Seventy-three organizations, which manage some $3.5 trillion worth of assets, have signed onto the letter, which notes that some 120 locations are trying to unionize. Most of the investors represent union pension funds or socially conscious investment groups.

“As more Starbucks partners make the decision of whether they should unionize, we believe the company should publicly commit to a global policy of neutrality and swiftly reach fair and timely collective bargains with the workers should they vote to unionize,” the groups wrote.

Among the leading signatories are Trillium Asset Management, a social investing firm, and SOC Investment Group, which works with union pension funds and often pushes major companies to make changes.
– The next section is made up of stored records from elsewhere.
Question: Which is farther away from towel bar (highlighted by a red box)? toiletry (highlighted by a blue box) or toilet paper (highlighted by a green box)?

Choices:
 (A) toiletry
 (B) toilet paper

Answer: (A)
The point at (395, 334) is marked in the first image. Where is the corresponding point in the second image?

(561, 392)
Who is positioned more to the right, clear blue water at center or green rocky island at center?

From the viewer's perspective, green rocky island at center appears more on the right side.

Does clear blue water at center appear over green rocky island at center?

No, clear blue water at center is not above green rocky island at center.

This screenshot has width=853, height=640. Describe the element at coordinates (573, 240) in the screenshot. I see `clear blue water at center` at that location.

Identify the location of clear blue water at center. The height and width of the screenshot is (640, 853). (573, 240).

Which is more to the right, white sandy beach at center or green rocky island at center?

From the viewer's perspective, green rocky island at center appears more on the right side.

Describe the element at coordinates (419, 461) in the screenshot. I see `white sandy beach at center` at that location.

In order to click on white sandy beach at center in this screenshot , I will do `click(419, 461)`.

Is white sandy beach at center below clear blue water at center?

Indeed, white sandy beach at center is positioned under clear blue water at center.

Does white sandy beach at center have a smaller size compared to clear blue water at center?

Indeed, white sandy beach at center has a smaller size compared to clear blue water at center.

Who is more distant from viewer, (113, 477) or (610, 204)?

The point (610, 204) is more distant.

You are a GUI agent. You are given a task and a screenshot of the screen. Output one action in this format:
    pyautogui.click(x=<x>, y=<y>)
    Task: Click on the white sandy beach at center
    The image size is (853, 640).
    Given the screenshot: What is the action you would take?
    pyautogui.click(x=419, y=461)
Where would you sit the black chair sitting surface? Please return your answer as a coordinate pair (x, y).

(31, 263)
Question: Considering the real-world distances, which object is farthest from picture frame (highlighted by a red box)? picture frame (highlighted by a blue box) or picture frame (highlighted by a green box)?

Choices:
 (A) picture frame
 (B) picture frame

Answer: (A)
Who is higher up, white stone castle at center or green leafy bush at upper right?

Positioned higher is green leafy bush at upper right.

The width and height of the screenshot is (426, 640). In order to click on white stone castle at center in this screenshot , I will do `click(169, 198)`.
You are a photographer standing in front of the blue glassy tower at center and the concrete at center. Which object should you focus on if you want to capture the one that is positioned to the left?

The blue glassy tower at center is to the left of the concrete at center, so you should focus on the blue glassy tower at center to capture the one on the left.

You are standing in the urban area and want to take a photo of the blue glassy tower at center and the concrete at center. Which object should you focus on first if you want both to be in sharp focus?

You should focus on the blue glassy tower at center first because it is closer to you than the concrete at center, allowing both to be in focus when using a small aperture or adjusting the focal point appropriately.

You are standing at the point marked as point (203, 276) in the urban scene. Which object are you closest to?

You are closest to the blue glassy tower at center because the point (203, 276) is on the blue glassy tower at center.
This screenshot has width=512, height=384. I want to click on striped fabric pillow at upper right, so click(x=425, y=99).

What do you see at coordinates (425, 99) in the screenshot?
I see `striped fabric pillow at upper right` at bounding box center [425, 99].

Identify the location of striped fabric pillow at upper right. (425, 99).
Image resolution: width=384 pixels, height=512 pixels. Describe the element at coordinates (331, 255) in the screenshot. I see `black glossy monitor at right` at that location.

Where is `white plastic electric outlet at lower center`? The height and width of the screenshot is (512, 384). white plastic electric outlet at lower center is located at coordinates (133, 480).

But dozens of other groups signed the letter, which was sent to CEO Kevin Johnson and Mellody Hobson, Starbucks’ board chair.

Other signatories include socially conscious investment firm Parnassus Investments, Pensions and Investment Research Consultants and New York City Comptroller Brad Lander. Dozens of other firms signed onto the letter, which was sent on the eve of Starbucks’ annual shareholder meeting, set for Wednesday.

The Seattle-based coffee giant is facing a growing unionization effort, which has now spread to 145 locations across the country. That remains a tiny fraction of Starbucks’ 9,000 company-operated locations, yet it represents the first real success in labor activists’ years-long effort to get fast-food restaurants to unionize. Six of those locations have voted to form a union. 

The letter takes issue with some of Starbucks’ efforts to push back against the union. The company has sent some top executives to local stores and even its longtime former CEO Howard Schultz. The letter accuses the company of terminating union leaders and for holding captive audience meetings.

“We believe the way Starbucks has responded to union organizing activities suggests a departure from international norms and standards as well as from its commitments to them,” the letter says.

The letter suggests that unions are increasingly popular with the public and that Starbucks’ stand on union representation in its restaurants runs counter to that. “With rapidly growing public support for unions, which currently stands at a high of 68% approval, we believe that Starbucks’ reputation may be jeopardized due to reporting of aggressive, union-busting tactics,” the shareholders write. They also argue that 42% of Americans say they are less likely to shop with a company trying to stop workers from unionizing.

The investors believe Starbucks should instead shift to a neutral stance on unions. They also argue that the company should develop closer working relationships with those unions, arguing that workers in such situations are more productive. “We believe that when workers’ rights are ensured, their interests represented and their needs properly communicated, companies and workers alike benefit,” the investors write.

“This group of investors encourages Starbucks to pivot to a more collaborative and mutual relationship with its unions to uphold its reputation,” the letter said.